Delaney: Oh, absolutely. Absolutely is the answer to that, because the first time I did standup was 10-and-a-half years ago. Ten years is not a long time for a stand-up. I’m still new. I’m very fortunate to be able to do it for a living, but I’m still starting out, really. So it is fair and accurate to say that I’m just starting to discover my voice. And I don’t even know people who’ve been doing it for 20 or 25 years who aren’t still learning. That’s the thing: There are so many variables, it’s such a high-octane experience, and the medium you’re working with is so volatile that I never get off stage and haven’t learned something.
Slate: I think of your comedy as being especially rooted in the body, in a way—a lot of comedy has to do with our physical bodies and the ridiculousness of the body, but you mine that to a pretty remarkable degree. In the book, you have a really frank section about wetting the bed on a regular basis back when you were drinking—which is really funny, the way you write it, but also sad and even bracing.
Delaney: I love body humor, B-O-D-Y and B-A-W-D-Y. Here’s the thing. I’m a big fan of Siddhartha Gautama, otherwise known as the Buddha, and when he taught meditation, all he taught was how to observe physical sensations in the body and the relationship between the mood and the sensation. That’s meditation taught by the Buddha. He taught to use your body as a laboratory for your mind and your soul—that they’re inextricable. I think you can really address and explore people’s fears and concerns literally without leaving the framework of the human body, because they’re so connected.
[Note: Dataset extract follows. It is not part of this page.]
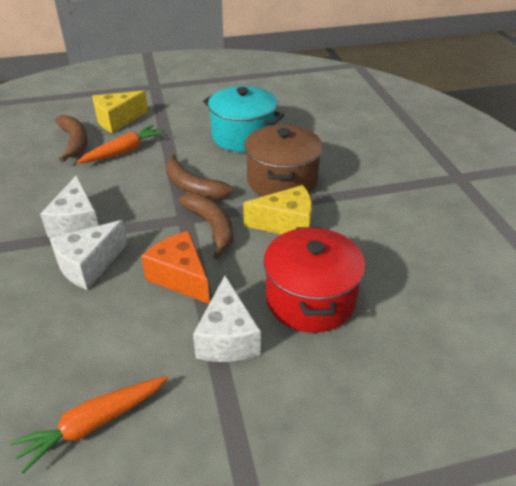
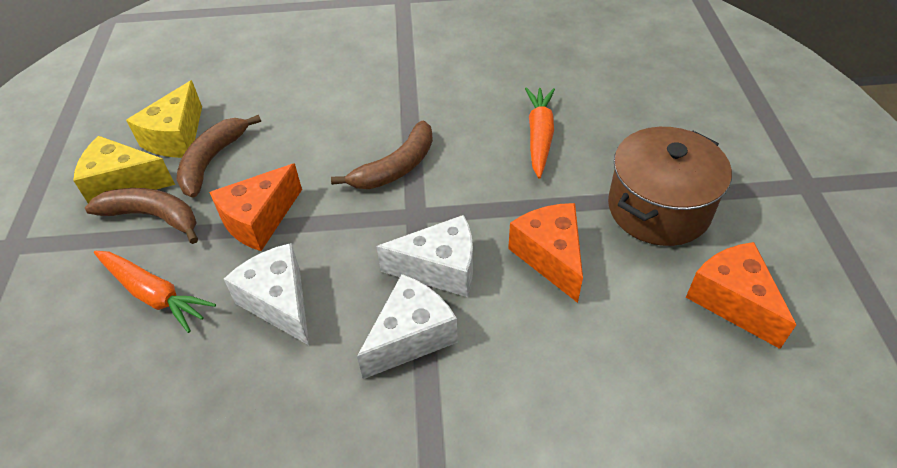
orange cheese: 1 -> 3
red pot: 1 -> 0
turquoise pot: 1 -> 0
We have memories. Memories are definitely not just in the gray folds of your brain. They’re in your arm, in your knee, in your ass—they’re everywhere. And so the idea of shame is so connected to the body, and that’s such rich comic territory. That’s why I love to talk about the body and the ways that people react to different things that people say about their bodies, and secrets their bodies have, and things they want to do with their bodies. It just says so much about the human condition.
Slate: When you’re writing or talking about your body in these really intimate ways, is that hard for you at all?
Delaney: It is sometimes. For example, we all see pornography—well, I won’t speak for you, but I consume pornography. Not like it’s a big part of my life, but my laptop can access photographs and videos of naked women, so I’m going to do that sometimes. And one thing that I thought about and wrote about a while ago was how women have it worse than men—they’re more aggressively shamed and subjugated and then alternately catered to and told what they should hate about themselves. And they’ll catch up with men, but women, sadly, were the first to bear the brunt of it. And probably the worst thing you can feel ashamed of is your genitals. And so I wrote a piece for Vice a while back about how I felt when I masturbated and ejaculated, my semen didn’t shoot far enough, because for guys in pornos it’s just like artillery. So I was very embarrassed to write that. That’s ridiculous, your cum doesn’t need to go eight feet. It doesn’t need to go across the room. It doesn’t need to be able to extinguish a candle on the other side of the room, it’s not necessary. An erect penis can functionally serve a purpose of impregnating a human woman without taking the crosstown bus and going to a parade.
And I was embarrassed to write that, but I could just sort of tell that writing something like that—that I’m embarrassed about a way that pornography has made me feel about my body—that’s going to be a kindness, that’s going to be a mitzvah that I can do both for other men, who definitely feel that way, and women, who are made to feel ashamed about their body every day. Any time they turn on a television or open their laptop or ride on a bus that has an ad on it. So was I embarrassed writing that? Yes I was. Do I think it’s good that I did that? Yes I do. And I’m definitely willing to be a guinea pig, a scapegoat, the messenger who gets shot. I like to do that. I know that’s kind of a long-winded answer, but I figured it’s a pretty specific one that maybe answers your question.
Interview has been condensed and edited.